Friedrich SchillerFriedrich Schiller

Friedrich Schiller an Wolfgang von Goethe

Jena 16. Jul. [Montag] 98. 

Humboldts Adresse folgt hier. Es ist ein eigener Zufall daß auch Sie dieses kritische Geschäft in einer gewißen Zerstreuung abthun müssen, nachdem ich mit dem beßten Willen gleichfalls nicht die ganze Aufmerksamkeit darauf wenden konnte. 

Ich bin leider mit meinen Krämpfen noch immer geplagt und die Unordnung im Schlafen verderbt mir jede Stimmung zur Arbeit. Da ich in diesen Tagen ohnehin mehrere Zerstreuungen habe, so ist der Zeitverlust weniger groß. 

Ich bin begierig über Ihre mit den großen eisernen Massen und dem Magnet neu gemachten Entdeckungen. Wenn Ihnen das nächste Vierteljahr nothwendig so zerstückelt werden soll, so wird das poetische freilich zu kurz kommen, dafür aber können Sie in diesen physischen Dingen desto weiter kommen, welches auch nicht schlimm ist. 

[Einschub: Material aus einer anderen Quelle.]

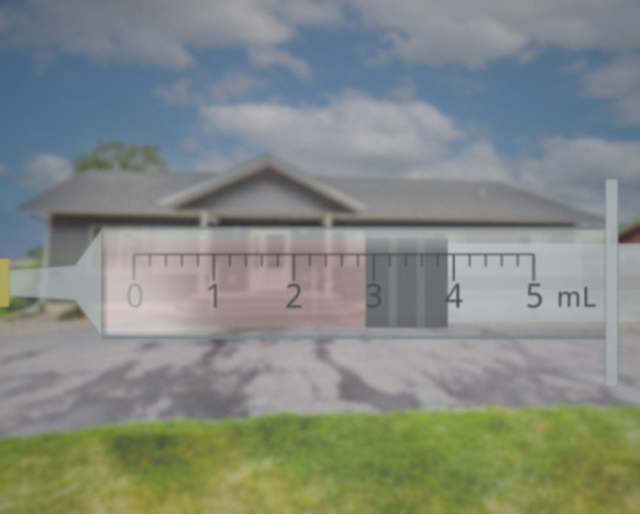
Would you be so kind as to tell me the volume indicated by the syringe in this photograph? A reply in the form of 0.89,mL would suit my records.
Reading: 2.9,mL
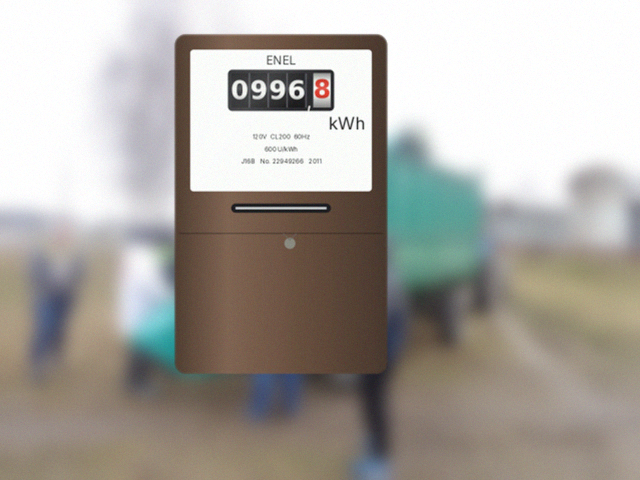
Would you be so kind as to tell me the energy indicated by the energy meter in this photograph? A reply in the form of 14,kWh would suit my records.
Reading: 996.8,kWh
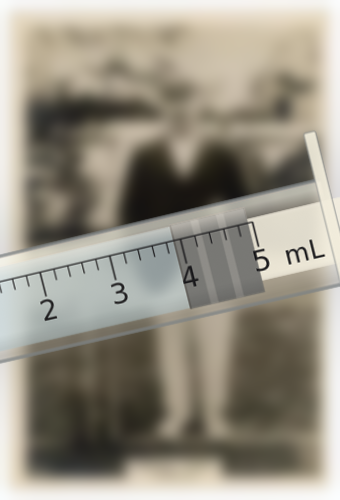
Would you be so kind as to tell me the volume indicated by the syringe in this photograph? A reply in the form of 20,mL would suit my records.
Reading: 3.9,mL
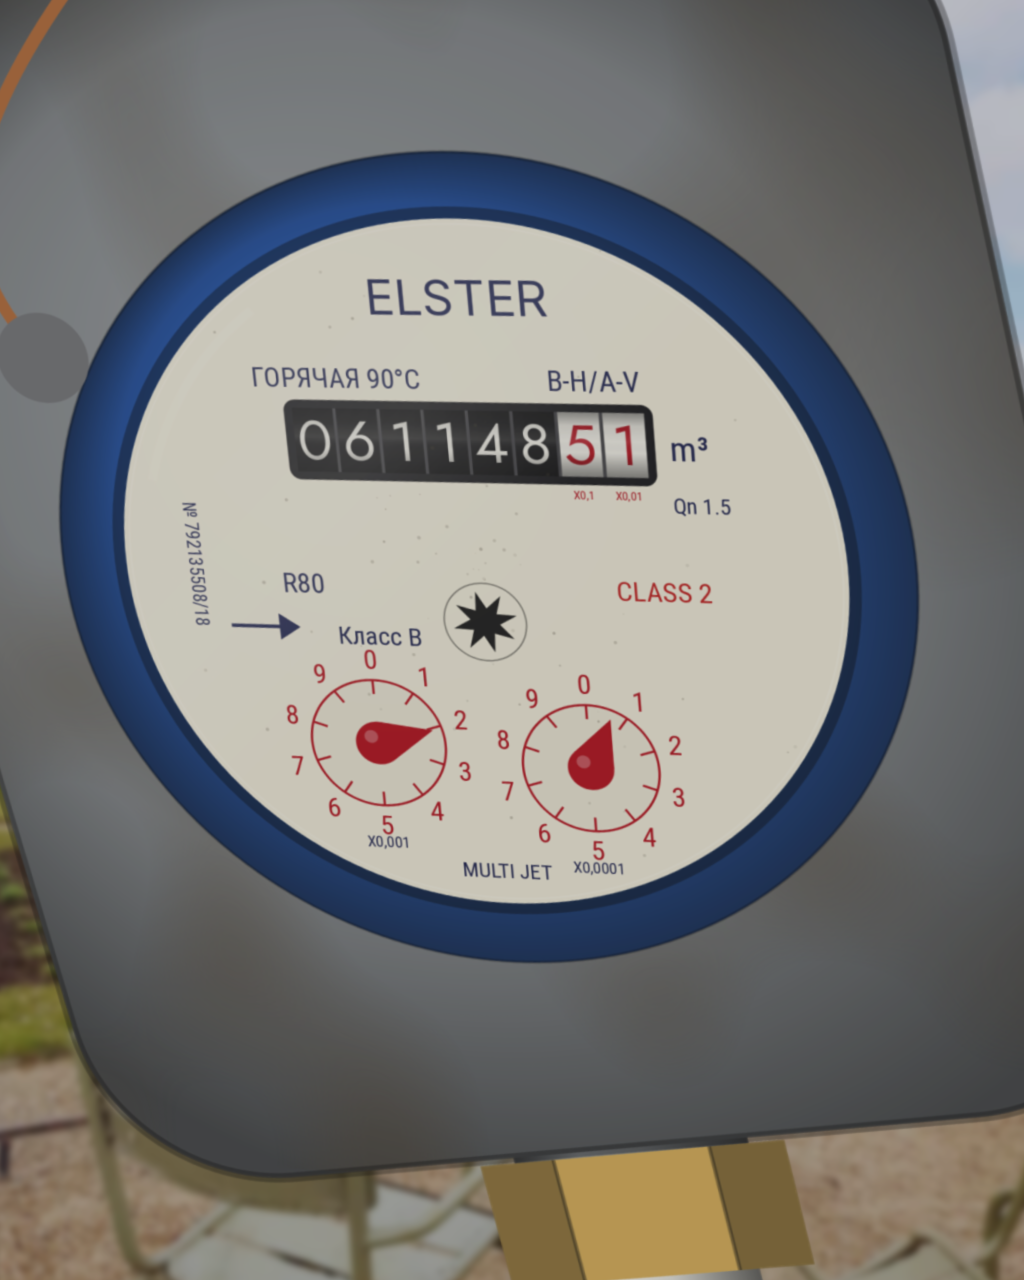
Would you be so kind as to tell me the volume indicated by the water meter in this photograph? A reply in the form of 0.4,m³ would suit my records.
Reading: 61148.5120,m³
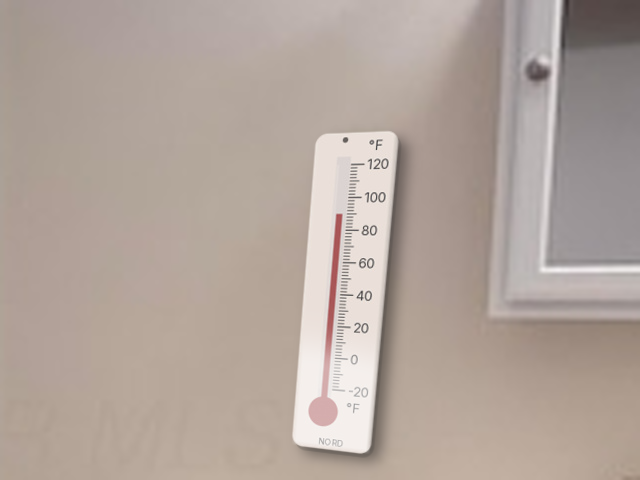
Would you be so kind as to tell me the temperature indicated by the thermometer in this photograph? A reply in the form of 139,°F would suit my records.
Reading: 90,°F
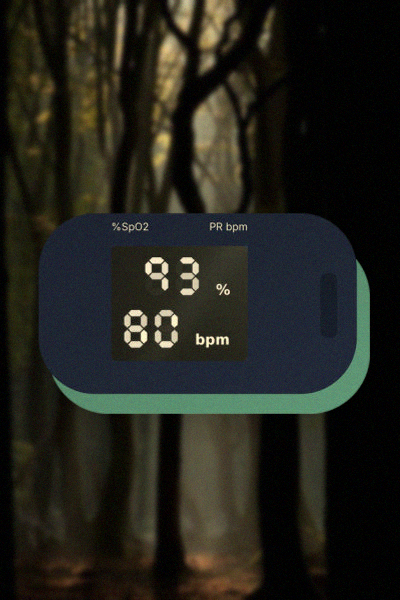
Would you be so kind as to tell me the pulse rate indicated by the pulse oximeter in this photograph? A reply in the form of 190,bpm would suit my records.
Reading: 80,bpm
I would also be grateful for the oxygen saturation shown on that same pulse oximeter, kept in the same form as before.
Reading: 93,%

Unter Ihren fünf Fächern in die Sie die dualistischen Erscheinungen ordnen, vermisse ich die chemischen, oder laßen sich diese nicht unter jenes Prinzip bringen? – Diese Methode wird, bei der gehörigen Wachsamkeit und Unterscheidungen, am beßten kund thun, ob alle Glieder derselben einander coordiniert oder eins dem andern subordiniert ist. 

Zu der Verbeßerung im Theater gratuliere ich. Wollte Gott wir könnten dieser äußern Reforme auch mit einer innern im dramatischen Wesen selbst entgegen kommen. Mein Schwager der gestern hier war, rühmt die Anlage auch sehr; er meinte aber, daß man über die Festigkeit nicht ganz sicher wäre. 

Mein Häuschen ist gerichtet, aber jetzt sieht man erst, wie viel noch geschehen muß, eh man darinn wohnen kann. Es gewährt eine recht hübsche Aussicht besonders nach dem Mühlthal. 

Der Mangold kömmt schön hervor. 

Leben Sie recht wohl. Meine Frau wie auch meine Schwiegermutter empfehlen sich Ihnen. 

S. 

Citoyen Humboldt rue de Verneuil Faubourg St. Germain vis à vis la rue St. Marie Nro. 824.